## PROVIDED PASSAGE:
** START **
Digital transformation brings digital risk. And with data everywhere, breaches are inevitable… and becoming more common. It's no wonder Cybersecurity consulting practices are booming. Is yours?
The procession of major cyberattacks on U.S. organizations makes news reports of these breaches sound as if they were dashed off by filling in a template: Ever since the __________(insert Fortune 500 company) breach struck __________(number less than three) weeks ago exposing the account information of __________(number greater than 50) million customer accounts, information security teams have been scrambling to strengthen their __________(cybersecurity weakness exploited by the attackers) defenses to avoid a similar fate.
Despite the Mad Libs-esque tone of these reports, boards of directors have grown gravely serious about strengthening cybersecurity in the face of rapidly changing external threats and ongoing digital transformations that continually alter the organization's risk profile.
"Digital transformation and digital risks are like the yin and yang," says Vishal Chawla, a Principal in Grant Thornton's business risk services practice and national leader of the firm's Risk Advisory Services practice. "You need to address both to build a performance-driven organization." These opposing yet related needs explain why cybersecurity consulting practices and business lines are growing at extremely healthy clips.
That doesn't mean that this work is easy or easily scalable. Numerous challenges— including a recent spike in cyberattacks by nations, less tech-savvy board members, fundamental gaps in existing capabilities, skills shortages and more—pose knotty obstacles to the step-change improvements most cybersecurity programs require. In many companies, "the basics of information security are not in place," notes Vinnit Patel, the head of Cybersecurity and Risk consulting in the U.K. for Infosys Consulting.
The process of getting the fundamentals squared away and then maturing a cybersecurity program faces stout headwinds.
Dramatic Changes all Around
Twelve to 18 months ago, one of the most common requests for cybersecurity help, Patel recalls, consisted of staff augmentation and specific types of expertise. "We would often get requests for a consultant with a particular type of skill to complement a team," Patel continues. "More recently, though, there's been a significant shift. Clients want outcome-based services. They'll present us with a problem statement and ask to apply our industry and domain expertise to share how we would address the problem."
Patel and other cybersecurity consulting leaders also report major increases in volume of client demand for cyber-consulting services. These requests are largely being driven by three factors.
1. The External Environment
Add up all of the Internet of Things (IoT) sensors coming online during the next few years, compute the rising frequency of cyber breaches, estimate the shareholder value and reputational hits sizeable attacks inflict and the math quickly becomes staggering. Although this formulation is blunt, its implications are crystal clear: cyberattack surfaces are rapidly expanding, bad actors are deploying more sophisticated methods of attacks, and larger portions of organization value are at risk. Perhaps the most difficult aspect of cybersecurity relates to the way the effectiveness of this internal capability hinges on a range of unstable external factors, including the threat environment and change regulatory expectations.
** END **
## WORK TO DO:
Reproduce the cybersecurity consulting article word for word, from "Despite the Mad" up to and including "extremely healthy clips.".

(Data entries)
** START **
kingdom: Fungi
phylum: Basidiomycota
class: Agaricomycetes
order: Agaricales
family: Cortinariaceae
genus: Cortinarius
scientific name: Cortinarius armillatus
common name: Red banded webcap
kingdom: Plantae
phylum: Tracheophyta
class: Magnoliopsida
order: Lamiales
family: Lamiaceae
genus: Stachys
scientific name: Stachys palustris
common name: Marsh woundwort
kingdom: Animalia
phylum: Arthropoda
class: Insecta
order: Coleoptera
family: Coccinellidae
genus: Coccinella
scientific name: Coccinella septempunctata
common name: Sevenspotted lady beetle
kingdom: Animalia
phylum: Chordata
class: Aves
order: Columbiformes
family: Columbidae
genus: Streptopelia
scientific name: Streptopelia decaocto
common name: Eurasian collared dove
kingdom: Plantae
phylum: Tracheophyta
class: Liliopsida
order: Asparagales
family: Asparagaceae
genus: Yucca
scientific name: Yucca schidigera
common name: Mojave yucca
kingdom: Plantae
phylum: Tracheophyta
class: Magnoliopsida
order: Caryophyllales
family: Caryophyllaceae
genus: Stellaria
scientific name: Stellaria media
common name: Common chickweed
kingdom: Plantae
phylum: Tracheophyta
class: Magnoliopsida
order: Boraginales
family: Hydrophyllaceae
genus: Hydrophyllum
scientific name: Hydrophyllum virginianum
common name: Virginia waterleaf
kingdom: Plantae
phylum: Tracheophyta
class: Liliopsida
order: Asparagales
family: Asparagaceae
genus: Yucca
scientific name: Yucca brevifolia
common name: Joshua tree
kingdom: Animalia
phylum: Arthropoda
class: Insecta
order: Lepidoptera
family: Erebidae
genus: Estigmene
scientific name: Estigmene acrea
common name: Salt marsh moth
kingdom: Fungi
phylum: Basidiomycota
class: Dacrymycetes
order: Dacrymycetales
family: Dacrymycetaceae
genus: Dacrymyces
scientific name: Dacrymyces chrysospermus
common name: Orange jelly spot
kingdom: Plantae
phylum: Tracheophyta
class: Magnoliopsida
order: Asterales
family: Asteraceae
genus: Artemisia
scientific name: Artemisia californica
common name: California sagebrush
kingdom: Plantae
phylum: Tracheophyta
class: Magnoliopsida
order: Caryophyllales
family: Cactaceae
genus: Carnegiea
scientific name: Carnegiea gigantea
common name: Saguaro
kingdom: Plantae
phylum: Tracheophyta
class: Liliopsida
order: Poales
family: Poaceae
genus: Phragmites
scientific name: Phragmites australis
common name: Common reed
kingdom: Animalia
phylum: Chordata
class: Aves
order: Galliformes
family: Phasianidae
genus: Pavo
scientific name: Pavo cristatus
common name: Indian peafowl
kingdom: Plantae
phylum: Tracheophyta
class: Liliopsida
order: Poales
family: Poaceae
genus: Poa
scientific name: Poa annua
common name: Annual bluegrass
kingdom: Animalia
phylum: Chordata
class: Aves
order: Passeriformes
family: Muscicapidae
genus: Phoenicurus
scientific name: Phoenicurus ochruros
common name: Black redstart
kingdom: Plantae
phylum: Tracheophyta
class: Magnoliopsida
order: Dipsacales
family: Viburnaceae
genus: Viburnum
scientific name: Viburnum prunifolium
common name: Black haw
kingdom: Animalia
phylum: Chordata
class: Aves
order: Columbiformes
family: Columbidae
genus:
** END **
## FULL RESPONSE:
Despite the Mad Libs-esque tone of these reports, boards of directors have grown gravely serious about strengthening cybersecurity in the face of rapidly changing external threats and ongoing digital transformations that continually alter the organization's risk profile.
"Digital transformation and digital risks are like the yin and yang," says Vishal Chawla, a Principal in Grant Thornton's business risk services practice and national leader of the firm's Risk Advisory Services practice. "You need to address both to build a performance-driven organization." These opposing yet related needs explain why cybersecurity consulting practices and business lines are growing at extremely healthy clips.